## Written tasks
1. In the blog post on BIER and distributed storage clusters, why does Replicast not need to optimize switch-to-switch traffic? Answer in one to three sentences.
2. Pick up the blog post on BIER and distributed storage clusters at the point where it stops, and write the next part.

October 2015 – TWENTY FIRST CENTURY STORAGE

BIER

As noted in my previous blog on Transactional Subset Multicasting a distributed object cluster greatly benefits from push-mode multicasting. The sender determines the set of recipients rather than the recipients joining a group. Having the listeners join the multicast group adds a round-trip delay to every join. For a distributed storage cluster a dynamic group would have to be formed for each chunk put. That would typically be every 128 KB to 2 MB. That would be expensive even if IGMP/MLD joins executed promptly. They do not.

The only thing that is slower than IGMP/MLD joins are IGMP/MLD leaves. There is only minimal harm in not instantly shutting off an end stations reception of a stream it has lost interest in. But when you are trying to manage exactly which packets are delivered via which edge links you need the Leaves to process just as quickly as the Joins.

So naturally I was very interested in BIER. The NexentaEdge application more needs a short list of destinations, but a bitmap can be fairly efficient. BIER can even narrow the mapping to a “sub-domain” or a subset of a sub-domain’s bitmap using a “Subset Identifier” (SI). The bottom line is that each Negotiating Group could be mapped to a 64-bit bitmap. A single 64-bit map is shorter than a list of IPV6 addresses, so header space would not have been a problem.

Not That Straight Forward

While BIER looked like an interesting alternate solution to push multicasting I kept getting confused reading the BIER drafts. They seemed amazingly tolerant of inefficient forwarding algorithms. More importantly there was no effort to map BIER forwarding to the currently deployed L2 forwarding tables used by typical current generation switches.

I was particularly intrigued by the BIER-TE (BIER-Traffic Engineering) draft. It seeks to optimize the end-to-end packet flows by adding extra bits for use by intermediate routers. Basically, ingress routers would determine what paths that intermediate routers should use for this packet and set extra bit positions accordingly. The intermediate routers do not need to understand topology, just which bit position represent its links. The draft also cleverly identifies several cases where the same bit position can be safely used for multiple non-conflicting purposes. This avoids exploding the bitmap size needed.

The assumption here is that the intermediate forwarders could not possibly be expected to know the forwarding path for each bit. Each Edge switch/router only has to know the forwarding required for the applications that are relevant to the nodes on that edge switch. A core switch/router would have to know the forwarding for every application.

This line of thinking is nearly the opposite of the thinking for distributed storage clusters. The Replicast transport protocol assumes a non-blocking, no-drop core. It then worries about how to load-balance the deliveries to edge links and how to fully utilize those links without ever over-subscribing them. The goal is balancing traffic at the edge of the cluster. The core takes care of itself.

In the following illustration some of the edge nodes are shown connected to the Edge switch on the bottom right. There would actually be more Edge nodes, and they would be attached to every Every switch.

With this type of network, Replicast does not need to optimize switch-to=-switch traffic at all. If a packet has non-local destinations it could be flooded out of every port to reach all other switches. As long as those switches did not loop the packet, or deliver it to any non-addressed edge port, everything will be fine. A non-blocking core has the capacity to deliver the frame to every edge switch, so delivering packets to a subset when the targeted set of ports does not happen to include every edge switch is nice but not necessary to make the network work.

## Entries

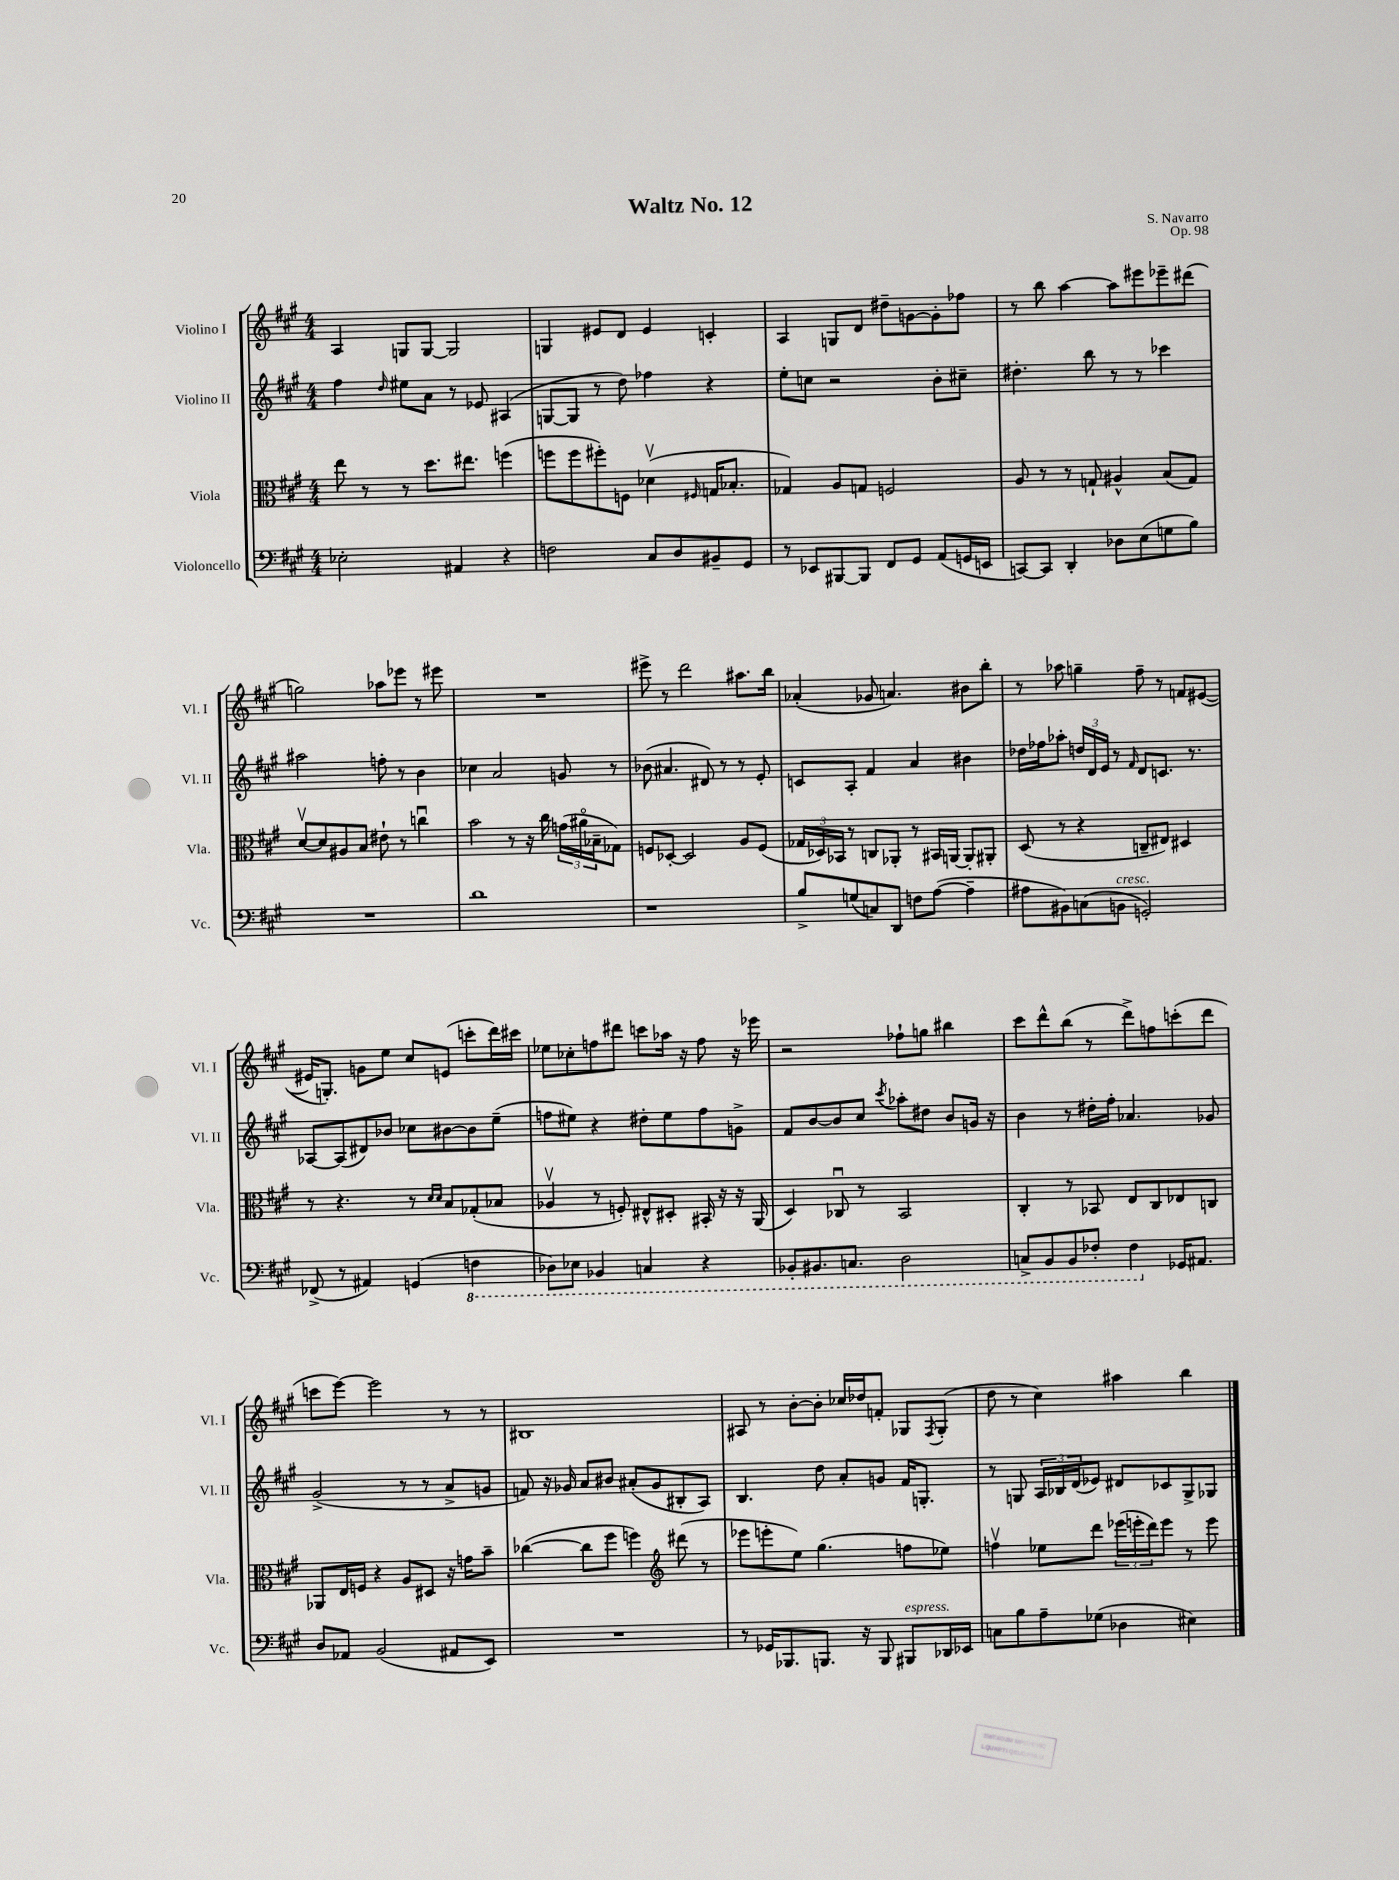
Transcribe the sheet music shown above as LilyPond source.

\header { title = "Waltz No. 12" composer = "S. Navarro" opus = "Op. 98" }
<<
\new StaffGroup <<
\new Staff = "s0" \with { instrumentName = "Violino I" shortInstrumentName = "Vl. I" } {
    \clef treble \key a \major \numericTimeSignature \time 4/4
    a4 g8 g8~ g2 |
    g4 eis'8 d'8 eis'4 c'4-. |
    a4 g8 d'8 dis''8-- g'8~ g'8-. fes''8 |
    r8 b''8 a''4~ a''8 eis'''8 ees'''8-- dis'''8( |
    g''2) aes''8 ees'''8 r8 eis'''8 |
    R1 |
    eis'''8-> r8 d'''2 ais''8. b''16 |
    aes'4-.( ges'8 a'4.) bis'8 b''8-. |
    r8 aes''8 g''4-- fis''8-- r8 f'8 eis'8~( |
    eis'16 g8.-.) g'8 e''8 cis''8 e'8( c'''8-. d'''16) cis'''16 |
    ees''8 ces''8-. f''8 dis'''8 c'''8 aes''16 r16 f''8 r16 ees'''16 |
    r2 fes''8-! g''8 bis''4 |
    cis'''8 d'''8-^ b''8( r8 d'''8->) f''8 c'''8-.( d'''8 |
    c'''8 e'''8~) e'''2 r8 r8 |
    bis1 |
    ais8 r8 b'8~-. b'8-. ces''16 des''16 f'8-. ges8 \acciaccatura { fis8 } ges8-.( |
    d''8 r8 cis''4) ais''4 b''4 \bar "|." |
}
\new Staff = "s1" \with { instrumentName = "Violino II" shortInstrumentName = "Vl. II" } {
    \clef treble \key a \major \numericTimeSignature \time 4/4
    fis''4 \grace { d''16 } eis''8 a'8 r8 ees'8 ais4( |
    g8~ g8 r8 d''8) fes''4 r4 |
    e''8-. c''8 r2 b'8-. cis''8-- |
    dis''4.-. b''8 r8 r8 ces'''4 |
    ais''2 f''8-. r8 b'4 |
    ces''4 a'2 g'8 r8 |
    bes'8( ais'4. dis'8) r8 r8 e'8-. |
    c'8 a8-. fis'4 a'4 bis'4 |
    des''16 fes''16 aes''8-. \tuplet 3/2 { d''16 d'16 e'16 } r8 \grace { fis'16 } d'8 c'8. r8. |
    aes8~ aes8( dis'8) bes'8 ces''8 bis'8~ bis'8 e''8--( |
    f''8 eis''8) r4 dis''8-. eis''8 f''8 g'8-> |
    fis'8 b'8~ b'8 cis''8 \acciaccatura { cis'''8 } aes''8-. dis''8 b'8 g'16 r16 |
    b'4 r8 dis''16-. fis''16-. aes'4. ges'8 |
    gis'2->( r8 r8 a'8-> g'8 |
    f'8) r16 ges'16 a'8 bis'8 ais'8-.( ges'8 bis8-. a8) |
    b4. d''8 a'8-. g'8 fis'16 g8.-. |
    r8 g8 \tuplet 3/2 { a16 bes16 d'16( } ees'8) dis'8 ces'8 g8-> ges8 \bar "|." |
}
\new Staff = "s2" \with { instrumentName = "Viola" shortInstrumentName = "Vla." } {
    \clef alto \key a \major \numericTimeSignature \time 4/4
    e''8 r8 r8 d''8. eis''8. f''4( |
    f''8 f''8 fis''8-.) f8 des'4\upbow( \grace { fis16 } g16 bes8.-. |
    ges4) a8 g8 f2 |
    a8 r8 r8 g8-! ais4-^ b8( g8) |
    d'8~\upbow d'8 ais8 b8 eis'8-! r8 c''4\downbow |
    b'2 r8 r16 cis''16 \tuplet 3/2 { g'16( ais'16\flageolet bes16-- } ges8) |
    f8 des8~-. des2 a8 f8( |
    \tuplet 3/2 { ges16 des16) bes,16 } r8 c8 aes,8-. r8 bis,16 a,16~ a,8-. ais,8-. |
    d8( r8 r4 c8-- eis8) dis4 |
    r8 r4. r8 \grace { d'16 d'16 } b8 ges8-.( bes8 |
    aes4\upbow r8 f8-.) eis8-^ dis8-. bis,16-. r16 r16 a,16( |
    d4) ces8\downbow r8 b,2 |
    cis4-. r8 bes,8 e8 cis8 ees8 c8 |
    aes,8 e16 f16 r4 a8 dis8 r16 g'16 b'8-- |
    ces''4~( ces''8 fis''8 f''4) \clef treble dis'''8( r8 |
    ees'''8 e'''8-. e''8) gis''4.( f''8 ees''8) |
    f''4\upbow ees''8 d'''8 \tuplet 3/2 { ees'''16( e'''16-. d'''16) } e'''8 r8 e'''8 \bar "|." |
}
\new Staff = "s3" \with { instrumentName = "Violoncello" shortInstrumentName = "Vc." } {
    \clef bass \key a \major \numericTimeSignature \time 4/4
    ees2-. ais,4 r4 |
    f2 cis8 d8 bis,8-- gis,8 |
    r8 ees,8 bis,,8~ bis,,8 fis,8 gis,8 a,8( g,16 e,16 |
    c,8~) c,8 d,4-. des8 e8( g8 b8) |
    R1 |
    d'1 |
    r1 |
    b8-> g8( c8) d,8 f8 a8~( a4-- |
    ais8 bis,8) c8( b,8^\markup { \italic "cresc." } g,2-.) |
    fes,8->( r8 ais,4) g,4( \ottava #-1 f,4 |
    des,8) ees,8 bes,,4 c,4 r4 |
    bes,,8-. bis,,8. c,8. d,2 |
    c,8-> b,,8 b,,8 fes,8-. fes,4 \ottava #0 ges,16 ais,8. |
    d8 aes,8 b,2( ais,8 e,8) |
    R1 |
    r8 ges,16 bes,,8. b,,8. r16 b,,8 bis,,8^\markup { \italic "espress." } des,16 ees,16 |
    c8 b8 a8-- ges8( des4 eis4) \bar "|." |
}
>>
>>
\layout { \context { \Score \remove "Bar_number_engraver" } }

## Outputs for the tasks
1. Replicast assumes a non-blocking, no-drop core, and such a core has the capacity to deliver a frame to every edge switch. A packet with non-local destinations can therefore be flooded out of every port to reach all other switches. This works as long as those switches neither loop the packet nor deliver it to any non-addressed edge port.

2.
To traditional multicasting ears this is crazy talk. They hear “Who cares if I send the packet 500 miles to a city where it was not needed, I didn’t deliver it the last five yards.”

But in a Replicast network it is exactly the last five yards that are in danger of being flooded.

The traditional multicast concern deals with this type of network topology:

In the above diagram the Source wants to multicast packets to Destinations A,B,C,D and E. This implies the following packet relays:

Source –> MRouter 1 –> MRouter 3 –> Destination A
- MRouter 3 –> Destination B
- MRouter 1 –> Mrouter 4 –> MRouter 5 –> Destination C
  - MRouter 5 –: Destination D
- MRouter 4 –> MRouter 5 –> Destination E.

Specifically, the packet is only relayed from MRouter 1 to MRouter 4 once (and from MRouter 1 to MRouter 3 once). It is not relayed form MRouter 1 to MRouter 2.

When this is your concern, having the target MRouter flood the packet locally is undesirable (or unicast delivery it N times), but certainly not the end of the world. Tuhe hard work was getting it to the very small subset of edge MRouters that had subscribers.

Totally divergent goals, but the same protocol seems applicable to both problems. This is what you want to see in a good protocol.

How are Users Supposed to Set These Extra Bits? Who are Users?

I was still troubled by some gaps that looked just glaring to me in the BIER-Traffic Engineering proposal. Exactly what would an application be expected to understand when it filled out this bitmap? Where was its source of information for this extended bitmap? Who was responsible for setting which bits? How were they supposed to map a desired destination IP address to one or more bit positions? How long would a mapping remain valid?

So I asked on the mailing list, and got a very surprising answer (https://mailarchive.ietf.org/arch/msg/bier/GM-Aqpvmlul-E8vbJR8qrCTJcNs)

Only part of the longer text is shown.